A PUB that used to be CS Lewis’ local has closed after more than 75 years.

The Ampleforth Arms in Risinghurst has been boarded up and put up for sale for £625,000 promting fears it could be turned into flats.

Oxford Mail:

CS Lewis

The pub opened in 1939 when the Risinghurst estate was developed, and became a regular haunt of Oxford-based writer Lewis when he lived close by at The Kilns.

The Punch Taverns-owned pub was renovated two years ago, but shut down suddenly last weekend.

The site is being sold as a pub and advertised by Hitchin-based estate agents Urbanside Property Ltd.

Risinghurst Parish Council chairman Babara Naylor said making the pub a community asset would be a good idea.

If the pub becomes a community asset it means there will be a six-month moratorium when it goes up for sale so any community group interested has time to put together a bid, though the owner has the final say. But it was yet to be discussed by the full parish council, Mrs Naylor said.

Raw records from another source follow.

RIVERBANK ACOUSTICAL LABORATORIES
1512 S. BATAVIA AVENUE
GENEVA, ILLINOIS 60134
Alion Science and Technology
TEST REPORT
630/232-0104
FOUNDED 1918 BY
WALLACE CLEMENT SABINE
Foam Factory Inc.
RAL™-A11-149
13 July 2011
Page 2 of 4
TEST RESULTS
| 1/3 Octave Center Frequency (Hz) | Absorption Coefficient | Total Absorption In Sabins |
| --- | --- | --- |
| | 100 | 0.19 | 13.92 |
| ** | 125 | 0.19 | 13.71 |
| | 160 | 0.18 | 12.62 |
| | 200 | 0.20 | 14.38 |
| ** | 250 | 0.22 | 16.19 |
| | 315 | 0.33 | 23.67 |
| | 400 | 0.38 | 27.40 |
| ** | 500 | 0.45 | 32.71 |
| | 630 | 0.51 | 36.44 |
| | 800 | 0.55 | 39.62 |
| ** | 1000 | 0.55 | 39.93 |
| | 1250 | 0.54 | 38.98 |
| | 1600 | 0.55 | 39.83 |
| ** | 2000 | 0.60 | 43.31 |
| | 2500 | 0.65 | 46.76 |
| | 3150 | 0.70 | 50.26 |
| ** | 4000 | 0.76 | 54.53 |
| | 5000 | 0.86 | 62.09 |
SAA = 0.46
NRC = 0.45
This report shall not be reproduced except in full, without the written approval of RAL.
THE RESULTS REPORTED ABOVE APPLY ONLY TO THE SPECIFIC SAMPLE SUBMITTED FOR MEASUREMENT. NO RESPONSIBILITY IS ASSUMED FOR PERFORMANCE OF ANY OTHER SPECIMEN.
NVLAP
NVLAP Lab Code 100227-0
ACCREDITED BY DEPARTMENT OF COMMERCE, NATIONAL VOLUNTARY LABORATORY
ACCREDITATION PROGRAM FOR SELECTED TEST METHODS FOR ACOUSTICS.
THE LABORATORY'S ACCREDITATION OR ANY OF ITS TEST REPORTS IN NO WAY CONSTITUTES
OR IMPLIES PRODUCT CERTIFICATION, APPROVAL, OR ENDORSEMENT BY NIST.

She added: “At our last meeting we had no news of the Ampleforth Arms closing. The pub is a great asset for the community and it being boarded up is an eyesore on our estate. I would like to see it protected and made into a community pub with good food and be friendly for families.”

A Punch Taverns spokeswoman said: “We can confirm that our most recent tenants provided notice of their intention to leave the Ampleforth Arms.

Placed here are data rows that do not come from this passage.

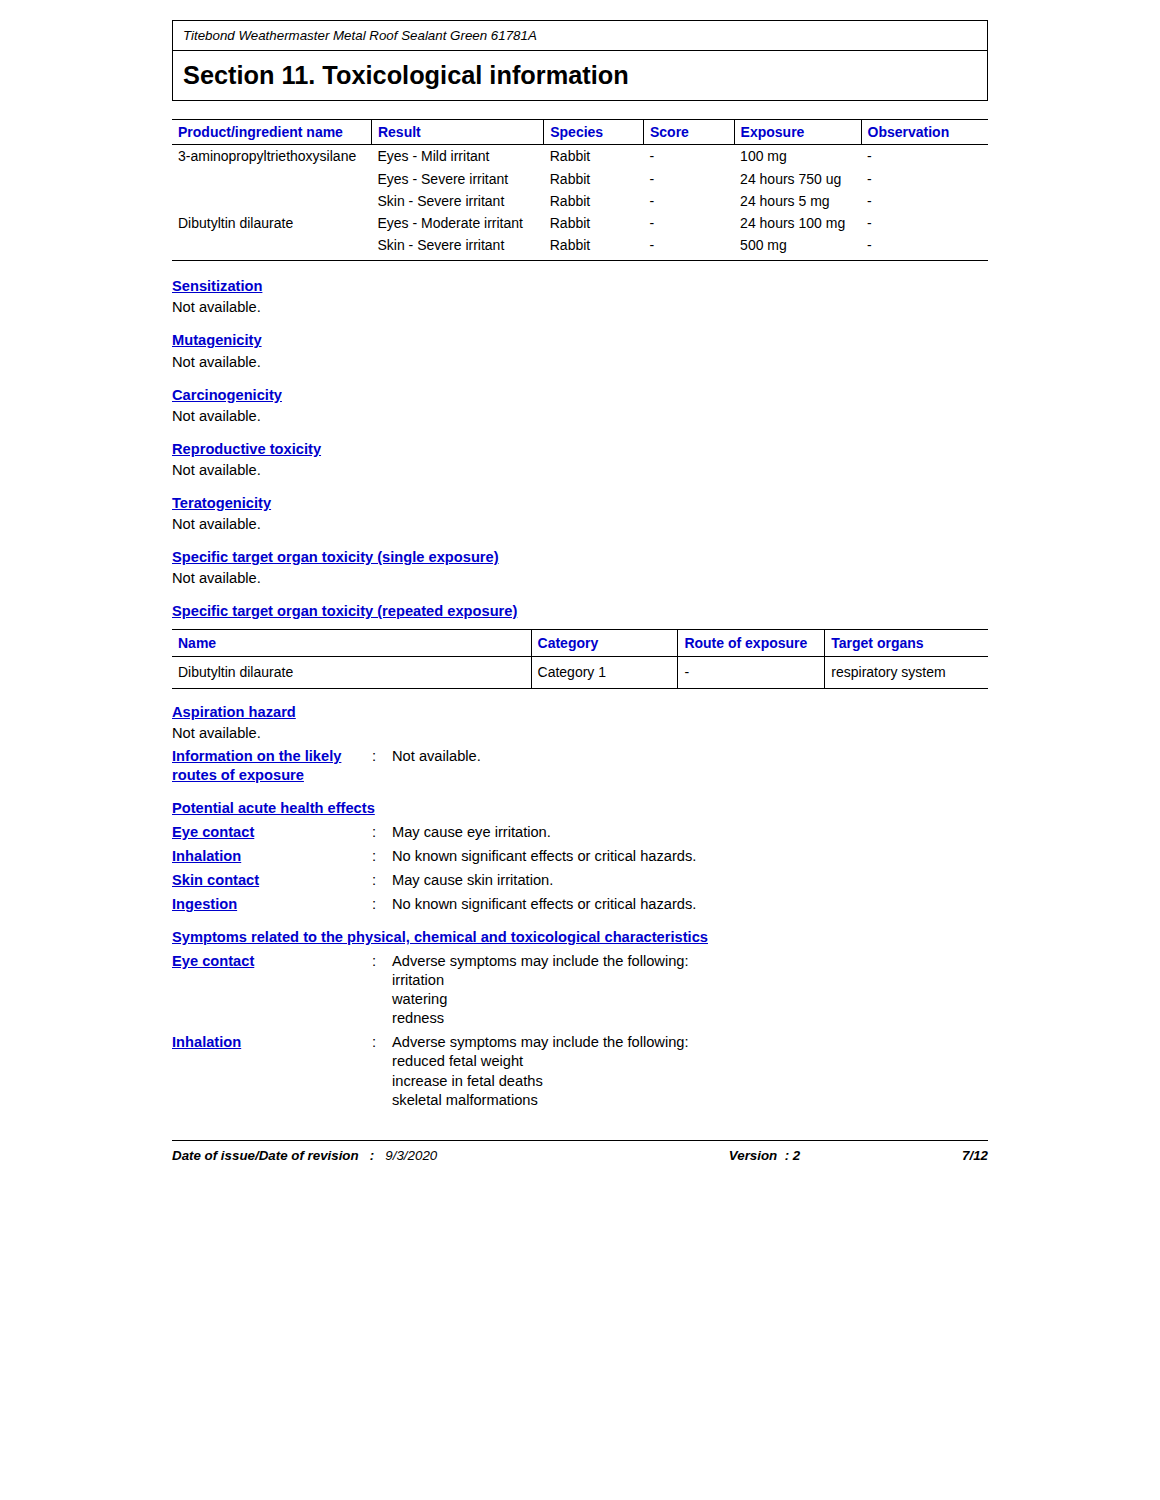Titebond Weathermaster Metal Roof Sealant Green 61781A
Section 11. Toxicological information
| Product/ingredient name | Result | Species | Score | Exposure | Observation |
| --- | --- | --- | --- | --- | --- |
| 3-aminopropyltriethoxysilane | Eyes - Mild irritant | Rabbit | - | 100 mg | - |
| | Eyes - Severe irritant | Rabbit | - | 24 hours 750 ug | - |
| | Skin - Severe irritant | Rabbit | - | 24 hours 5 mg | - |
| Dibutyltin dilaurate | Eyes - Moderate irritant | Rabbit | - | 24 hours 100 mg | - |
| | Skin - Severe irritant | Rabbit | - | 500 mg | - |
Sensitization
Not available.
Mutagenicity
Not available.
Carcinogenicity
Not available.
Reproductive toxicity
Not available.
Teratogenicity
Not available.
Specific target organ toxicity (single exposure)
Not available.
Specific target organ toxicity (repeated exposure)
| Name | Category | Route of exposure | Target organs |
| --- | --- | --- | --- |
| Dibutyltin dilaurate | Category 1 | - | respiratory system |
Aspiration hazard
Not available.
Information on the likely routes of exposure
:
Not available.
Potential acute health effects
Eye contact
:
May cause eye irritation.
Inhalation
:
No known significant effects or critical hazards.
Skin contact
:
May cause skin irritation.
Ingestion
:
No known significant effects or critical hazards.
Symptoms related to the physical, chemical and toxicological characteristics
Eye contact
:
Adverse symptoms may include the following:
irritation
watering
redness
Inhalation
:
Adverse symptoms may include the following:
reduced fetal weight
increase in fetal deaths
skeletal malformations
Date of issue/Date of revision : 9/3/2020
Version : 2
7/12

“This was accepted by Punch Taverns and the pub has closed.

Following a review of the pub business a commercial decision has been made to place the pub on the open market for sale.

“Punch Taverns does not have any immediate plans to reopen the Ampleforth Arms.”

Oxford Mail:

Oxford city councillor Dee Sinclair

Oxford city councillor Dee Sinclair urged the council to provide information to the community on the possibility of making the pub a community asset.

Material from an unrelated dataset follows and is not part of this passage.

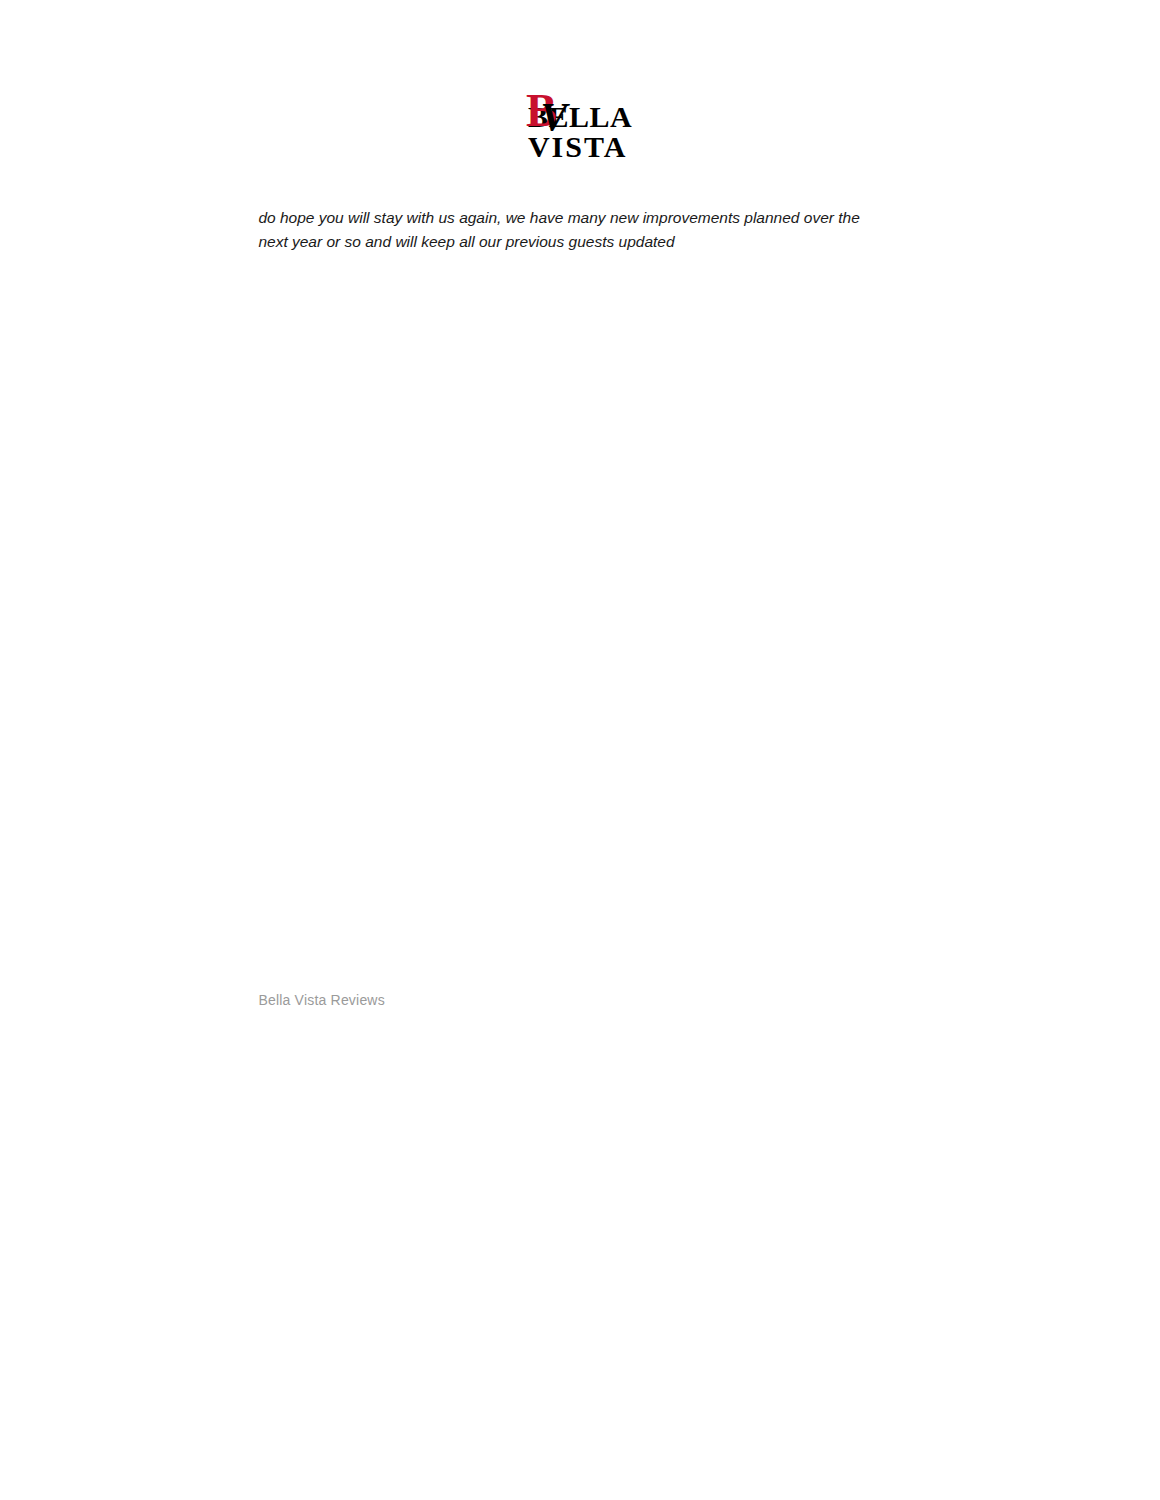BV BELLA VISTA
do hope you will stay with us again, we have many new improvements planned over the next year or so and will keep all our previous guests updated
Bella Vista Reviews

But the parish council must decide whether it wants to ask the city council planning department to grant the Ampleforth Arms community asset status. Mrs Naylor said: “We need to ensure it remains a pub and not developed into numerous flats, which seem to be popping up everywhere, ruining the atmosphere and losing the sense of friendship and wellbeing within the community.”

Mrs Sinclair said: “It would be nice to keep it as a community pub but pubs in the area have lost an enormous amount of business in the last few years.

“It’s sad to see them go, but people’s habits have changed.”

The property does not have any permissions pending for redevelopment or demolition.